» Work to complete
A. According to the post on LGBT employee rights, which executive order bars federal contractors from discriminating on the basis of sexual orientation and gender identity?
B. Extend the post on LGBT employee rights onward from its final sentence.
+++ Passage
I promised last week to cover one more Hot Button employment law issue to look for in 2017. Of course I didn’t tell you what it would be. I doubt you will be surprised to hear it though. The last Hot Button issue revolves around the rights of LGBT employees. Yes, I know I already wrote about that here and here among other places. At the same time though, we all know that in our ever-changing world, nothing remains static, and this issue is no exception. OK then, let’s learn some more so we know what to watch for, after the jump…
(image from masterandmore.eu)
Regarding rights of the LGBT population in the workplace, we know the following: a) Title VII of the Civil Rights Act of 1964 does not explicitly prohibit discrimination on the basis of sexual orientation or gender identity; b) the EEOC takes the position that sex discrimination under Title VII does include sexual orientation and gender identity; c) the Employment Non-Discrimination Act (ENDA) has been introduced in Congress but has not garnered enough support to pass, d) under Executive Order 13672 federal contractors are prohibited from discriminating against employees on the basis of sexual orientation and gender identity; and, e) many states and localities have also passed similar legislation. Is there anything left? Yes. Read on.
The US Supreme Court has not yet ruled on this issue. The circuit courts of appeals have tended to construe Title VII very strictly, but the Seventh Circuit and/or Second Circuits may be about to buck that trend. In Kimberly Hively v. Ivy Tech Community College, an adjunct professor sued the school in 2014, alleging that it blocked her from full-time employment, because she is a lesbian. The U.S. District Court for the Northern District of Indiana, applying the strict interpretation of Title VII, dismissed the case. Ms. Hivey appealed to the Seventh Circuit. In July, 2016 the appellate panel reluctantly affirmed the District Court’s decision. It said its hands were tied by precedent. Ms. Hively then requested a re-hearing from the full court. (She had backing from the EEOC, along with members of Congress that have introduced legislation that would specifically amend Title VII to include sexual orientation and gender identity among the prohibited bases for employment discrimination.) In November 2016 during a hearing, the court actually questioned whether it need apply such a strict construction of Title VII, and pointed to other federal laws, such as the Sherman Act, that are now interpreted much differently than when they were first enacted.
++++++
+++ Data section
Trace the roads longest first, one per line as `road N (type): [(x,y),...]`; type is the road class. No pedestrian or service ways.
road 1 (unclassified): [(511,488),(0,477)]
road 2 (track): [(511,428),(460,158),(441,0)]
++++++
» Results of the exercise
A. Executive Order 13672

B.
In September, the Second Circuit, in Christiansen v. Omnicom Group Inc. et al., brought by an ad agency executive, alleging discrimination against him because he is gay. Second, the losing party of both cases is likely to appeal. If either or both of those cases side with the EEOC, there will be a split among the circuits which will make it more likely that the US Supreme Court will agree to hear one or both cases on appeal. (While either case could still be appealed, and the SCOTUS could still agree to hear such an appeal, it is more likely to do so when there is a split among the circuits. Other times it must/will evaluate based on the politics of the issue or other considerations). So yes, this issue is still alive and well and far from settled, but there is more.
Remember when we looked at the issue of bathrooms in the workplace, and, specifically, the rights of transgender employees to use the bathroom of their choice? Click here and here if you missed that one. You may also be aware that the State of North Carolina made national headlines in March, by passing laws that visitors and employees at government buildings use the bathroom corresponding to their birth sex. These laws have been challenged to say the least. Specifically, in March the ACLU, on behalf of two transgender men and one lesbian law professor at the University of North Carolina, alleging that the law violates the U.S. Constitution and Title IX of the Civil Rights Act.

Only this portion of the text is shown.